→ **実施する作業**
A) 弱視生徒向け読書支援教材に関する文章のうち、「これまで、弱視生徒の読書環境」を含む語句で始まり「その方法を中心に紹介したい。」で終わる部分を、「パソコン」を「コンピュータ」に置き換えて書き直してください。
B) 弱視生徒向け読書支援教材に関する文章の最後に示された文の後から、続きを書き継いでください。

→ **抜粋箇所**
== == ==
「弱視生徒に対する読書支援教材の紹介」
ーPDF及びHTMLファイルの活用ー

筑波大学附属盲学校
養護・訓練部 雷坂 浩之

 これまで、弱視生徒の読書環境は、CCTV(拡大読書器)やルーペ等の光学的補助具によって支えられてきた。こうした補助具は、専ら「印刷物」を高倍率に拡大し網膜像に映し出すという点で、有効な役割を果たしてきた。
 しかし、近年のパソコンの発達やインターネット等の普及により、「印刷物」としての生成及び提供が中心であった読書教材が、今後は「ペーパーレス」による「電子データ化」の方向に進むことが予想される。
 「電子データ」を紙媒体に印刷し、従前と同様の読書環境を継続することも吝かではないが、パソコンを媒体とした既存のブラウザソフトやプラグインソフト及びそこで利用されるファイルを活用することにより、個々の低視力弱視生徒の「それぞれの見え方」に応じた読書環境を整備することが、比較的容易になってきた。
 特に、パソコン画面の表示形態に関しては、フォント・ポイント・反転の加工は言うに及ばず、拡大表示と言う観点での効果が高いので、今回の授業公開では、その方法を中心に紹介したい。
 ただし、公開する内容は、本校の弱視生徒に対する教材の紹介を目的とした授業であり、未だ指導の実践が伴ったものではない。今後の指導場面への導入に関しては、参観者の方々からも多くのご意見を頂きたいと考えている。
1.拡大画面の視認効果について(資料参照)
@資料1
・インターネット上のWEBサイトからダウンロードした作品(宮沢賢治:「銀河鉄道の夜」:テキストデータ)を、Wordにて反転加工した後、AcrobatにてPDFファイルに変換し、Acrobat Readerにて読み込み、433%拡大表示したものである。サムネールを併せて表示することで、作品全体の中で、何処のページのどの部分を見ているのかが分かる。
== == ==
[ランドマーク座標の記録]

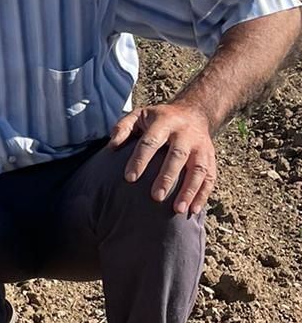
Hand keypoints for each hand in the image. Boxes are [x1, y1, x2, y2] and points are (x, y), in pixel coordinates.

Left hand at [108, 101, 215, 215]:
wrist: (194, 112)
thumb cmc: (159, 119)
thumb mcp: (139, 115)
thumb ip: (123, 127)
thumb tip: (112, 146)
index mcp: (165, 122)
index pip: (151, 141)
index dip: (140, 159)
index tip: (129, 178)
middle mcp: (185, 134)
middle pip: (178, 155)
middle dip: (167, 177)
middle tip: (156, 197)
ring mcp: (201, 146)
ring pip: (198, 168)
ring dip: (189, 190)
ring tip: (178, 210)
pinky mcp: (211, 157)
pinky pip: (210, 177)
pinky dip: (203, 194)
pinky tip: (194, 210)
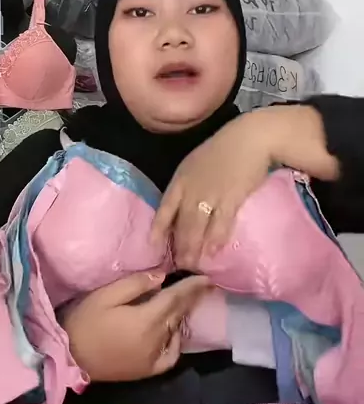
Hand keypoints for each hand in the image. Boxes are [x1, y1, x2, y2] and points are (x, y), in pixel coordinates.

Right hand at [61, 271, 209, 381]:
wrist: (69, 357)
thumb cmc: (84, 322)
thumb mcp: (105, 296)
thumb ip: (135, 285)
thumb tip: (161, 277)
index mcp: (146, 320)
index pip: (176, 299)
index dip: (192, 287)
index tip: (206, 277)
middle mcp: (156, 340)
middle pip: (178, 314)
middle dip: (192, 298)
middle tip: (204, 286)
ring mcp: (153, 358)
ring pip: (175, 332)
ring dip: (182, 316)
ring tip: (184, 302)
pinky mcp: (146, 370)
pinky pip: (170, 355)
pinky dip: (175, 342)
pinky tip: (171, 332)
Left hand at [152, 112, 273, 269]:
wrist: (250, 139)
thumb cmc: (223, 150)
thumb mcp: (196, 164)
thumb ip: (189, 184)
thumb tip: (186, 208)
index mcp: (181, 179)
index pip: (165, 207)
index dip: (158, 227)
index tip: (153, 244)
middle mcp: (191, 189)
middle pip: (181, 223)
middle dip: (179, 245)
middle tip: (180, 264)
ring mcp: (210, 195)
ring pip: (197, 227)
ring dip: (194, 248)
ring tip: (193, 264)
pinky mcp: (230, 199)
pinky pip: (220, 224)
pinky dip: (216, 239)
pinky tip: (214, 251)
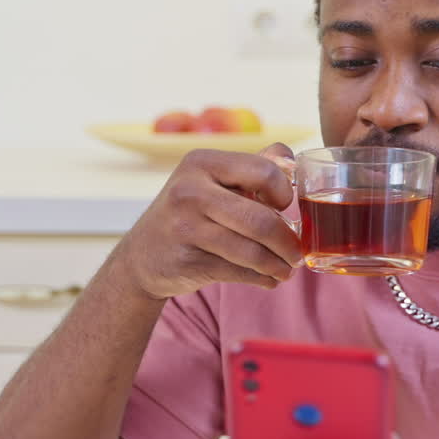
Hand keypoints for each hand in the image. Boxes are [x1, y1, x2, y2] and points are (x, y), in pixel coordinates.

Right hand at [115, 143, 300, 299]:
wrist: (142, 256)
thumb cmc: (191, 213)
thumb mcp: (213, 180)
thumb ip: (254, 166)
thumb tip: (291, 160)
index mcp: (203, 162)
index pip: (264, 172)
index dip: (284, 192)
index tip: (285, 207)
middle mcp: (190, 191)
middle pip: (262, 220)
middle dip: (288, 242)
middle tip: (296, 253)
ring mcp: (185, 227)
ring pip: (252, 252)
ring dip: (278, 266)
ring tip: (286, 269)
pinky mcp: (187, 261)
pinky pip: (239, 272)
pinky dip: (262, 279)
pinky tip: (268, 278)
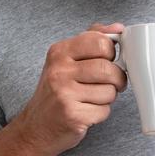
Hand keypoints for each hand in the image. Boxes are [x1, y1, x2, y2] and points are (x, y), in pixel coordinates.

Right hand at [16, 22, 127, 155]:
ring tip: (92, 98)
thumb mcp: (66, 60)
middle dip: (116, 78)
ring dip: (108, 98)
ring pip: (109, 91)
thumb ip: (91, 39)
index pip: (100, 42)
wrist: (36, 128)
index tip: (107, 60)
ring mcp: (64, 94)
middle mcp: (59, 71)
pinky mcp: (73, 116)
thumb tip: (118, 28)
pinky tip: (86, 112)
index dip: (111, 53)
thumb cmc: (56, 92)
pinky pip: (104, 111)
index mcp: (59, 52)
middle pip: (108, 68)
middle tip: (110, 83)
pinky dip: (100, 113)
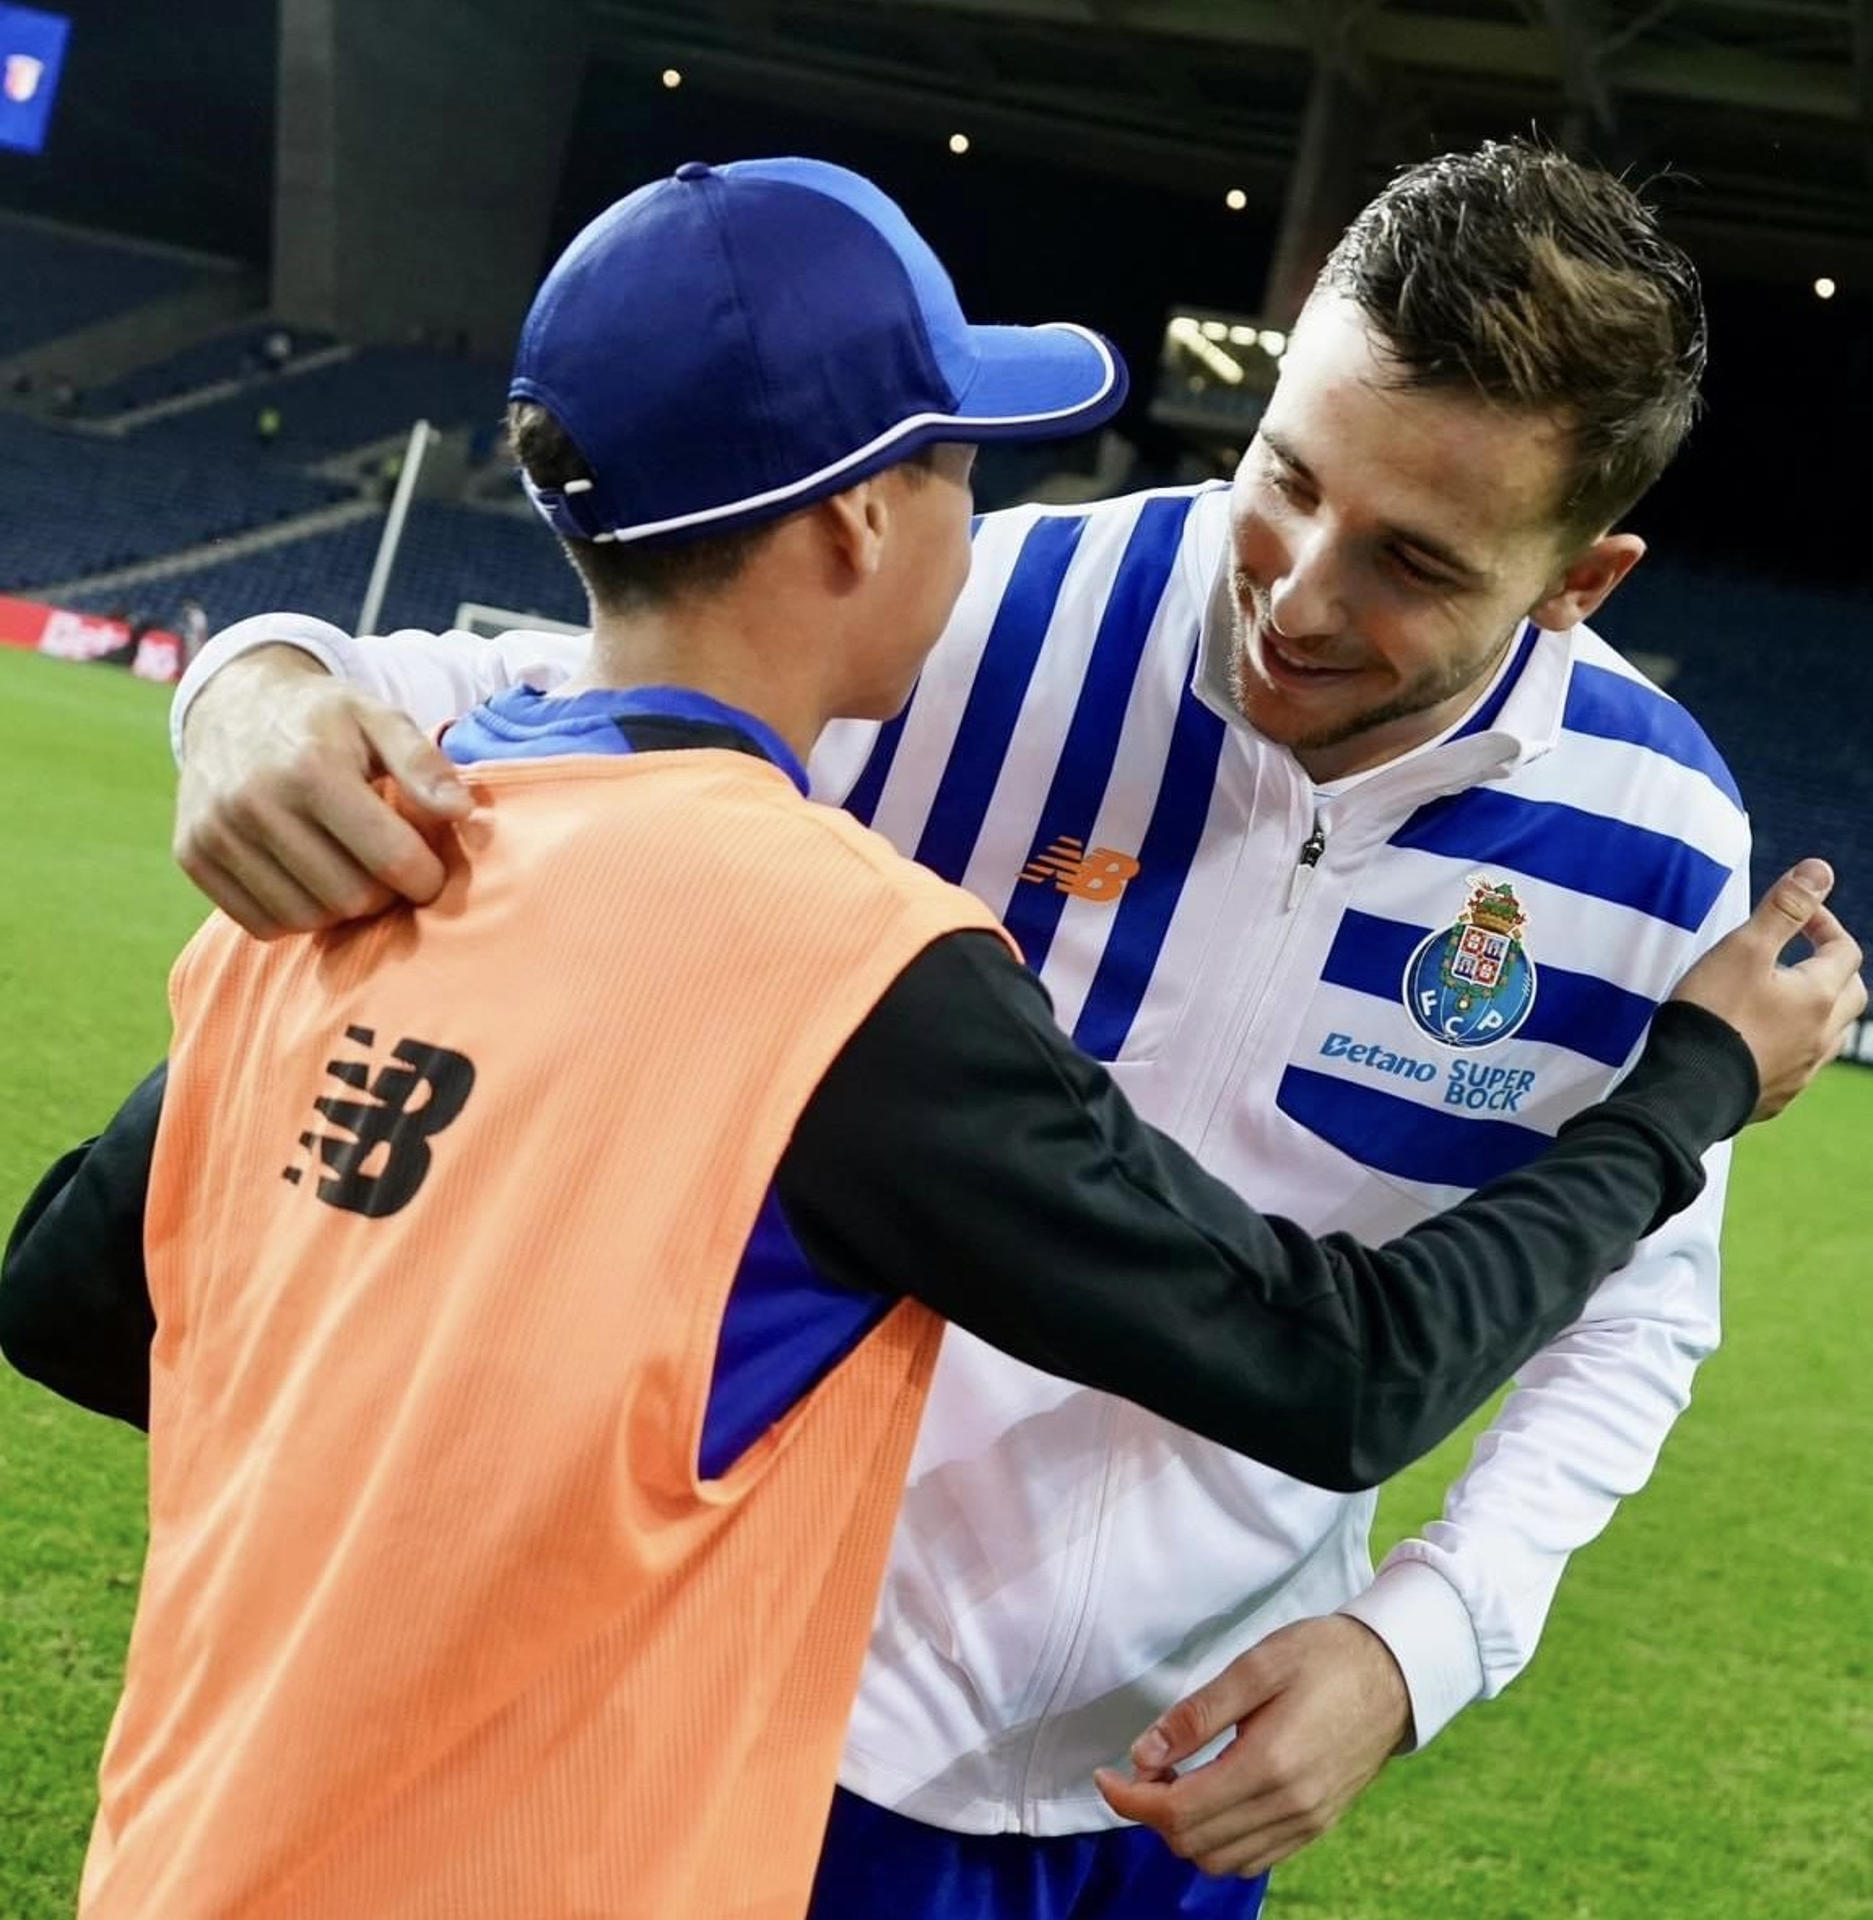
== == ==
→ **項目別の解答**
A)
これまで、弱視生徒の読書環境は、CCTV(拡大読書器)やルーペ等の光学的補助具によって支えられてきた。こうした補助具は、専ら「印刷物」を高倍率に拡大し網膜像に映し出すという点で、有効な役割を果たしてきた。
 しかし、近年のコンピュータの発達やインターネット等の普及により、「印刷物」としての生成及び提供が中心であった読書教材が、今後は「ペーパーレス」による「電子データ化」の方向に進むことが予想される。
 「電子データ」を紙媒体に印刷し、従前と同様の読書環境を継続することも吝かではないが、コンピュータを媒体とした既存のブラウザソフトやプラグインソフト及びそこで利用されるファイルを活用することにより、個々の低視力弱視生徒の「それぞれの見え方」に応じた読書環境を整備することが、比較的容易になってきた。
 特に、コンピュータ画面の表示形態に関しては、フォント・ポイント・反転の加工は言うに及ばず、拡大表示と言う観点での効果が高いので、今回の授業公開では、その方法を中心に紹介したい。

B)
 読書支援としての効果は大きい。拡大しても原版のレイアウトは壊れない。

PDFー明朝体 白黒反転 400%

A資料2
・インターネット上のWEBサイトからダウンロードした作品(宮沢賢治:「風の又三郎」:HTMLファイル)を、そのままNetscape Communicatorに読み込み、ポイント値を上げて拡大表示したものである。
 読書支援としての効果が最も大きい。拡大すると原版のレイアウトは壊れるが、文字の大きさを変えても正確な文字送りができる。

HTMLーゴシック体 背景色加工

B資料3
・ゲーム関連雑誌の新商品の紹介ページをスキャナーで取り込み、AcrobatにてPDFファイルに変換し、Acrobat Readerにて読み込み、602%拡大表示したものである。表示部は、原図の約1/10の範囲である。もととなる印刷物が画像であるために、ファイルデータがおおきく(720dpiで取り組んだため約150MB)表示にやや時間がかかる。
 地図等の比較的細かい資料を部分的に拡大して表示できる。拡大しても原版のレイアウトは壊れない。

PDFー雑誌をスキャナーで取り込み加工 600%拡大表示

2.使用したファイル形式の概要
@PDF(Portable Document Format)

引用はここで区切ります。